In recent years, a zeolite membrane or a carbon membrane has been utilized for separating a specific component from a mixed component from the standpoint of protecting the environment and effectively utilizing resources. In particular, a carbon membrane is superior in acid resistance to a zeolite membrane so that it can be used for the separation of an organic acid-containing mixed component. As such a carbon membrane, there is disclosed a molecular sieve carbon membrane having a carbon content of 80% or more, having many pores with a pore diameter of 1 nm or less, and obtained by applying a liquid thermosetting resin onto the surface of a ceramic porous body to form a polymer membrane and then heat treating the resulting polymer membrane at from 550 to 1100° C. in a non-oxidizing atmosphere (refer to Patent Document 1).
There is also disclosed a separation membrane-porous body composite provided so as to improve a flux (permeate flux) and selectivity (refer to Patent Document 2). This separation membrane-porous body composite has a porous body and a carbon membrane, wherein a composite layer having a thickness of 1 mm or less is formed at the interface between the porous body and the carbon membrane. At least a portion of the composite layer is made of the same material as the material of the separation membrane. Patent Document 2 discloses a method of producing this separation membrane-porous body composite including a step of bringing a solution for forming a separation membrane into contact with the surface of a porous body while supplying a pressurized gas into the pores of the porous body.
There is also disclosed a method of producing a separation membrane capable of uniformly drying and imidizing the entirety of a membrane which has been made of a precursor solution of the separation membrane and has been formed on the surface of the through-holes of a monolithic base material (refer to Patent Document 3). This production method does not require a troublesome step such as placement of a monolithic base material in a drying apparatus and is therefore excellent in productivity.
When a high viscosity precursor solution such as polyimide is used as a precursor solution of a separation membrane to be applied to a porous support, it can be applied uniformly by using the methods disclosed in Patent Documents 2 and 3. When a low viscosity precursor solution such as phenolic resin is applied, however, uniform application of the solution is difficult. It sometimes increases the number of membrane formation times.

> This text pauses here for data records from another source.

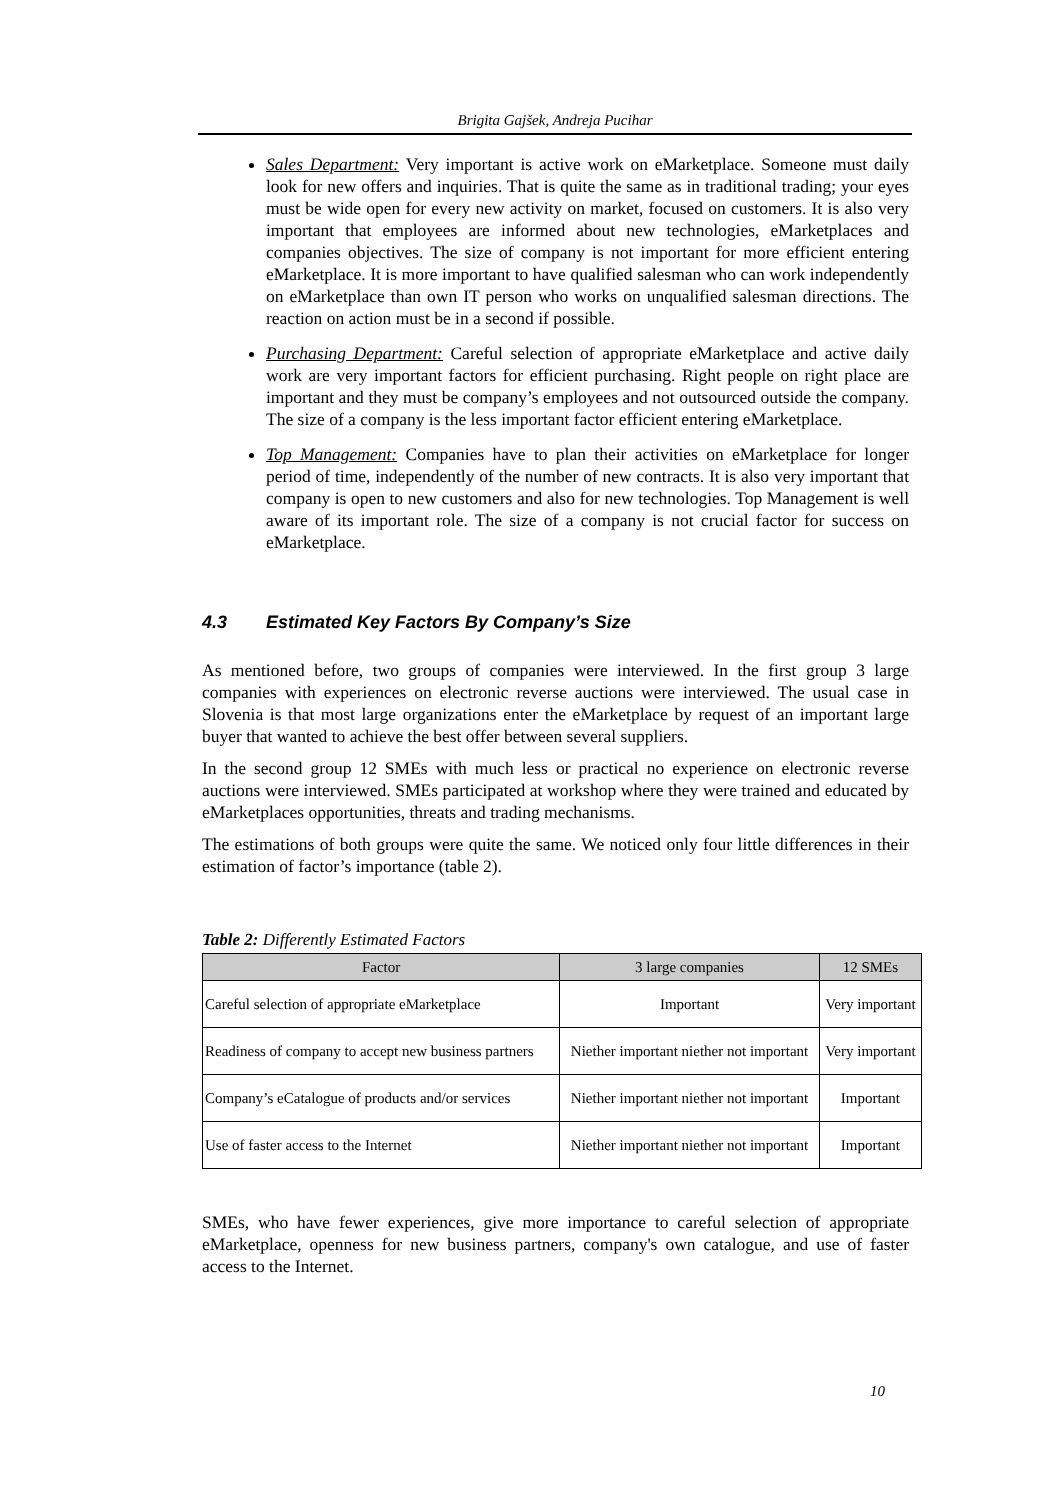Brigita Gajšek, Andreja Pucihar
Sales Department: Very important is active work on eMarketplace. Someone must daily look for new offers and inquiries. That is quite the same as in traditional trading; your eyes must be wide open for every new activity on market, focused on customers. It is also very important that employees are informed about new technologies, eMarketplaces and companies objectives. The size of company is not important for more efficient entering eMarketplace. It is more important to have qualified salesman who can work independently on eMarketplace than own IT person who works on unqualified salesman directions. The reaction on action must be in a second if possible.
Purchasing Department: Careful selection of appropriate eMarketplace and active daily work are very important factors for efficient purchasing. Right people on right place are important and they must be company’s employees and not outsourced outside the company. The size of a company is the less important factor efficient entering eMarketplace.
Top Management: Companies have to plan their activities on eMarketplace for longer period of time, independently of the number of new contracts. It is also very important that company is open to new customers and also for new technologies. Top Management is well aware of its important role. The size of a company is not crucial factor for success on eMarketplace.
4.3 Estimated Key Factors By Company’s Size
As mentioned before, two groups of companies were interviewed. In the first group 3 large companies with experiences on electronic reverse auctions were interviewed. The usual case in Slovenia is that most large organizations enter the eMarketplace by request of an important large buyer that wanted to achieve the best offer between several suppliers.
In the second group 12 SMEs with much less or practical no experience on electronic reverse auctions were interviewed. SMEs participated at workshop where they were trained and educated by eMarketplaces opportunities, threats and trading mechanisms.
The estimations of both groups were quite the same. We noticed only four little differences in their estimation of factor’s importance (table 2).
Table 2: Differently Estimated Factors
| Factor | 3 large companies | 12 SMEs |
| --- | --- | --- |
| Careful selection of appropriate eMarketplace | Important | Very important |
| Readiness of company to accept new business partners | Niether important niether not important | Very important |
| Company’s eCatalogue of products and/or services | Niether important niether not important | Important |
| Use of faster access to the Internet | Niether important niether not important | Important |
SMEs, who have fewer experiences, give more importance to careful selection of appropriate eMarketplace, openness for new business partners, company's own catalogue, and use of faster access to the Internet.
10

A carbon membrane obtained using polyimide as a precursor sometimes shows the reduction in separation performance, depending on the conditions employed in separating an acidic solution. A phenolic resin should therefore be used as a precursor of a carbon membrane. Accordingly, there is a demand for the improvement which facilitates the above-mentioned uniform application of a low viscosity precursor solution such as phenolic resin with less application times.
The invention has been made with a view to overcoming such a problem of the conventional technology. An object of the invention is to provide a carbon membrane producing method capable of forming a uniform carbon membrane while reducing the number of membrane formation times and thereby reducing the number of steps.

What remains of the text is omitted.